Tasks to complete »
[1] Summarize the passage on responding to failure in two sentences.
[2] From the passage on responding to failure, extract the text starting with "I see some of" and going on through "about his immaturities.".

Given passage »
When we allow God to change our paradigm, it causes us to look at ourselves and our life in a completely different light. Most folks are overwhelmed with feelings of failure for not having seen the truth earlier. Our learned response to failure is self-condemnation. Feeling stupid, embarrassed, and disappointed causes us to push away from God and others. That’s because we’ve adopted the human Outcome-based view of learning rather than God’s Relational approach. When we view life as a process, we have an expectation that God will continually reveal things to us over time. God works with each one of us in our own individual timeframe. He doesn’t set one-size-fits-all standards.

I see some of this language in the prodigal son’s speech when he tells his father he’s no longer worthy to be his son. That statement is all about how the son negatively sees himself and has nothing to do with the son seeing what is true about the father. In a relational exchange, the son would share how his own issues blind him from seeing his father clearly and how grieved he is to now see the truth. King David shows us the healthy response to conviction is to take our feelings to God and ask him to change our heart. David’s approach to God is not one of martyrdom or abasing himself, but just agreeing with God about his immaturities.

Other unhealthy responses include negative comparisons, rationalizations, minimizing, and blame shifting. In an outcome-based society, showing weakness brings ridicule and hurt. Mankind has learned how to employ self-protective responses to shield themselves from non-relational consequences. A significant hurdle in the transformation process is our fear that God will reject us when we show immaturities. I continually pray for courage and strength for myself and my clients to seek God when we see our weaknesses. Choosing faith in God’s heart for us over and over empowers us to hurdle these barriers.

Record set »
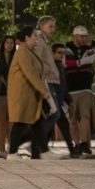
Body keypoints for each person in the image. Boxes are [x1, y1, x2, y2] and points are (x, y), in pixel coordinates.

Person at [7, 26, 51, 159]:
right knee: (20, 122)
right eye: (34, 35)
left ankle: (44, 151)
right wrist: (43, 91)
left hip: (29, 93)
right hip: (23, 94)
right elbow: (30, 73)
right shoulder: (23, 52)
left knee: (36, 122)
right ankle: (12, 153)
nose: (37, 38)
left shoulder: (28, 51)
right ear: (26, 38)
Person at [64, 25, 95, 155]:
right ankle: (76, 144)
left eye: (86, 36)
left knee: (85, 117)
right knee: (73, 119)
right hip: (70, 89)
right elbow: (65, 63)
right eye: (81, 36)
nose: (84, 38)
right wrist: (81, 62)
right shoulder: (66, 48)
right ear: (74, 36)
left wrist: (92, 43)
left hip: (86, 88)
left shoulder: (90, 48)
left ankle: (84, 144)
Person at [34, 16, 60, 155]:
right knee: (54, 113)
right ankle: (38, 145)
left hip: (49, 80)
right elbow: (37, 61)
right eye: (50, 26)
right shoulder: (38, 39)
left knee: (51, 114)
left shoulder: (44, 40)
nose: (53, 29)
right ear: (42, 25)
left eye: (54, 26)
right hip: (45, 82)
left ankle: (40, 146)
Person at [51, 43, 80, 158]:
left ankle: (71, 148)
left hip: (57, 101)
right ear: (52, 53)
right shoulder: (52, 66)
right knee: (55, 125)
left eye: (63, 53)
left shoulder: (60, 66)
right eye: (59, 53)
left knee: (62, 125)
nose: (62, 55)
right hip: (51, 101)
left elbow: (63, 87)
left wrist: (69, 101)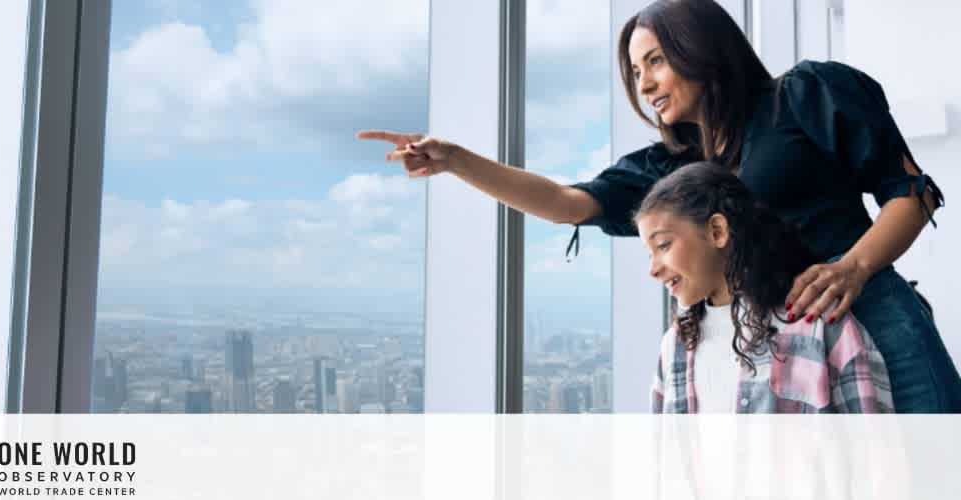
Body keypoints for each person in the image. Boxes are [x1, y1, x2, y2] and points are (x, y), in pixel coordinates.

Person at [358, 0, 961, 412]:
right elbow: (570, 203)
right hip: (783, 349)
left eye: (655, 61)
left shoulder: (805, 94)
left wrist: (850, 267)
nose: (642, 83)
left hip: (877, 318)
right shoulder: (677, 167)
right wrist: (457, 160)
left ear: (701, 49)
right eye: (633, 69)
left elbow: (911, 192)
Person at [636, 162, 892, 413]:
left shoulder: (817, 323)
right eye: (649, 254)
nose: (653, 269)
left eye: (663, 245)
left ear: (717, 231)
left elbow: (872, 444)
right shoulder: (674, 346)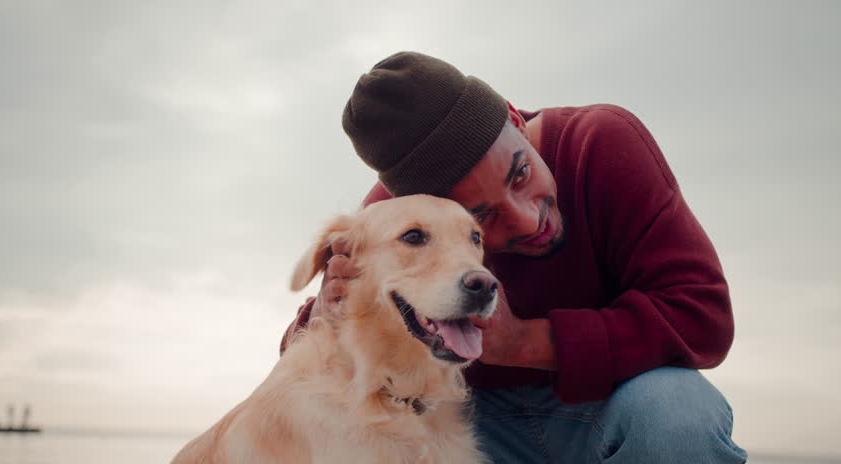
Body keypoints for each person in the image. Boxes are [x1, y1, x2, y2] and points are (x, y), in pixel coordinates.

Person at [281, 51, 748, 463]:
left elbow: (702, 317)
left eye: (520, 173)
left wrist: (522, 342)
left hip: (615, 409)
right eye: (481, 218)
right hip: (465, 429)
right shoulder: (397, 224)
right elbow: (296, 358)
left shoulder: (602, 143)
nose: (527, 221)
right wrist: (327, 313)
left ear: (514, 118)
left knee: (677, 412)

Solutions to the problems »
[1] When God changes our paradigm, many people respond to their failures with self-condemnation, which pushes them away from God and others, while seeing life as a process lets us expect God to reveal things over time. The prodigal son's speech shows a self-focused response and King David shows the healthy one of taking our feelings to God, and the fear that God will reject our immaturities is a hurdle that choosing faith in God's heart helps us overcome.

[2]
I see some of this language in the prodigal son’s speech when he tells his father he’s no longer worthy to be his son. That statement is all about how the son negatively sees himself and has nothing to do with the son seeing what is true about the father. In a relational exchange, the son would share how his own issues blind him from seeing his father clearly and how grieved he is to now see the truth. King David shows us the healthy response to conviction is to take our feelings to God and ask him to change our heart. David’s approach to God is not one of martyrdom or abasing himself, but just agreeing with God about his immaturities.